Nobel Peace Prize laureate Malala Yousafzai has said that her new book dubbed “most personal thing” is set to launch in October this year.
Taking to her Instagram, Yousafzai wrote on Thursday, “My new book, Finding My Way, is the most personal thing I’ve ever written — a messy, honest, and sometimes painfully funny memoir. It’s a story of friendship and first love, of mental health and self-discovery, of trying to stay true to yourself when everyone wants to tell you who you are.”
Nobel laureate said the world knew her name at the age of 15 years, but “no one really knew her”.
“This is not the story you think you know.

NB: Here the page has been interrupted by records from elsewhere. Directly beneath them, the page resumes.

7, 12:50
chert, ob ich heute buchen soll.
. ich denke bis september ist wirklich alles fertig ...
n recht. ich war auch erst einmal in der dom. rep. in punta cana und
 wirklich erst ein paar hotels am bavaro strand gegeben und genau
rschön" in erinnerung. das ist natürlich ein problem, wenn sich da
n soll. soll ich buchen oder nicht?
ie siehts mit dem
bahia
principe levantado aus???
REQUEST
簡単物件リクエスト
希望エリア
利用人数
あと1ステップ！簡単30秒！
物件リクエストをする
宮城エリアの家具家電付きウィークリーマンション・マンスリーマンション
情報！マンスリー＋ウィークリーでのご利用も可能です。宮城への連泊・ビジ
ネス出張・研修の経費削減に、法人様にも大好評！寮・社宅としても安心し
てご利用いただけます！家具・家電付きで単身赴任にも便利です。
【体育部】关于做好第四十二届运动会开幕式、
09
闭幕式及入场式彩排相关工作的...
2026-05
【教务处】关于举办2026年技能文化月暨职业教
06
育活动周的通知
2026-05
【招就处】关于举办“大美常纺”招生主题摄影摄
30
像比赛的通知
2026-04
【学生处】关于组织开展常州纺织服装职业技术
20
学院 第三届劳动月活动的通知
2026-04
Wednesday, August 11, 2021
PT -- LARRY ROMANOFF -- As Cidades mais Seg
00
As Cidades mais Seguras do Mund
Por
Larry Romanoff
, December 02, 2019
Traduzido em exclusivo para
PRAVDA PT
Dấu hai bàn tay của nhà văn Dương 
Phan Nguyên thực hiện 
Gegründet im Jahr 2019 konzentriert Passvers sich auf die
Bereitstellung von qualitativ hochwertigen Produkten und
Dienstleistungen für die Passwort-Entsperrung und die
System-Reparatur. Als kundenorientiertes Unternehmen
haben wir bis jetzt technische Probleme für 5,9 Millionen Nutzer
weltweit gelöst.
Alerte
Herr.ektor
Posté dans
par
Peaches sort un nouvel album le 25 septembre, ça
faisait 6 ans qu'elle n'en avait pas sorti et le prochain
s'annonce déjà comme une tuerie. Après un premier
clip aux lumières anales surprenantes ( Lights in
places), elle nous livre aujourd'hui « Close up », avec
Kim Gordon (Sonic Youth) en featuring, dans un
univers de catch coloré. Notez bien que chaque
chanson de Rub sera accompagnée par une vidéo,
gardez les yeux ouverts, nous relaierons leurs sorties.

It’s the one I’ve been waiting to tell,” said Yousafzai.
Malala became a household name after she was attacked by the TTP militants on a school bus in the remote Swat valley in 2012.
She was evacuated to the United Kingdom and went on to become a global advocate for girls’ education and, at the age of 17, the youngest Nobel Peace Prize winner.
Along with being a Nobel Laureate, she is an education activist, advocating for female education.
She has also vowed to continue her daily fight for 122 million girls still out of school.
“I’ll keep fighting for them every day,” Yousafzai had said in an Instagram post.
She added that her journey to provide education to every girl started with fighting for her journey to get education, saying, “It has become a mission” to ensure education for every girl.
She further said that she had realised, even at that time, that the struggle was bigger than just her education.
Afghanistan is the only country in the world where girls and women are banned from going to school and university.
Since returning to power in 2021, the Afghan Taliban government in Kabul has imposed strict rules that the United Nations has called “gender apartheid”.
Pakistan is facing a severe education crisis with more than 26 million children out of school, mostly as a result of poverty, according to official government figures — one of the highest figures in the world.